Even though 3D technology has progressed leaps and bounds over the past five years, there has been very little real-world implementation of 3D technology for home consumers. Movie studios have shown interest in creating 3D movies for theaters, but because of the lack of 3D technology among consumers, interest has been stifled… for now.
The novelty technology has progressed, however, and more TV manufacturers have started creating 3D-ready televisions. Samsung, Mitsubishi and Sony have 3D-ready TVs, and several other manufacturers have shown interest in creating the next-generation TVs. Philips also is working on several different 3D TVs that will offer all the features of a regular HDTV, plus the ability to watch content in 3D.
Walt Disney, Warner Bros., and at least two other major movie studios are participants in the Society of Motion Picture and Television Engineers, who are attempting to create a single standalone 3D format that can be used on any 3D-ready television.
The SMPTE is working on the first wave of 3D DVD and Blu-ray movies, and promises that all 3D content will be backwards compatible so it can be watched in regular 2D format.
According to published reports, SMPTE hopes to have the first set of 3D standards completed in the next two years.
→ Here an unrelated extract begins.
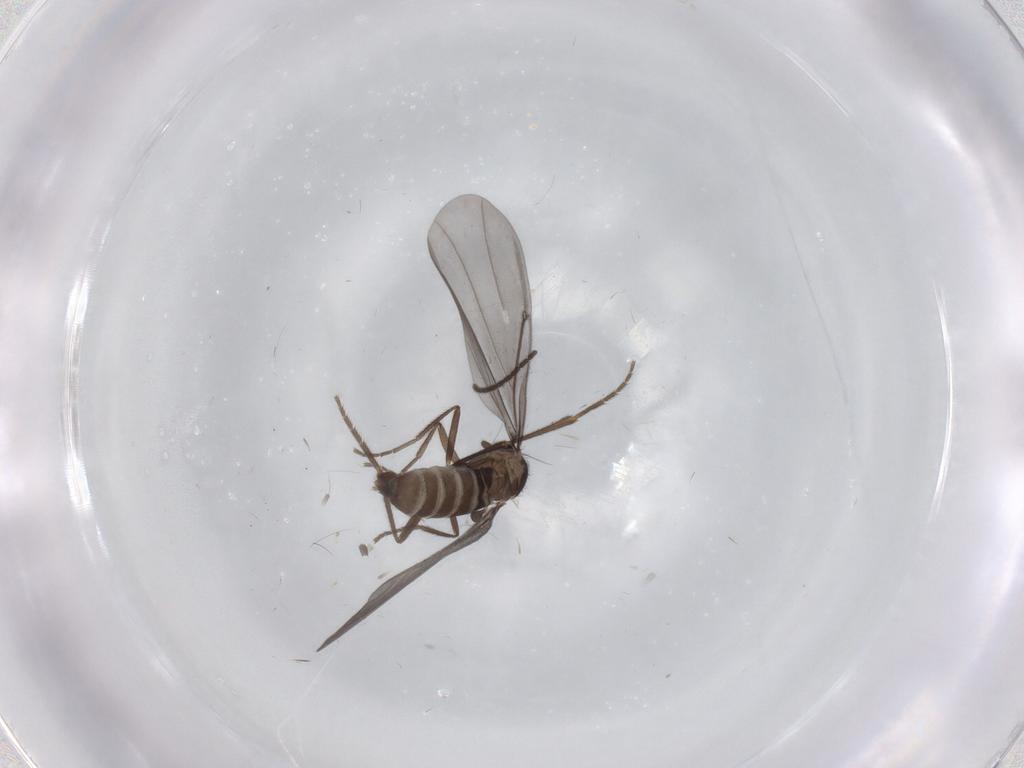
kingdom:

Although not confirmed, it’s likely one of the main standards will be to have 3D technology that no longer require special glasses to get the full effect of the 3D environment.
Even though 3D is still a small portion of the movie industry, it is making money because the average ticket to see a 3D movie is $5 more than a regular 2D movie.
Expect 3D-ready TVs and movies to be more widely available once interested parties are able to finalize standards for the technology. Until then, 3D will continue to progress, but will most likely not be available in our living rooms for a couple more years.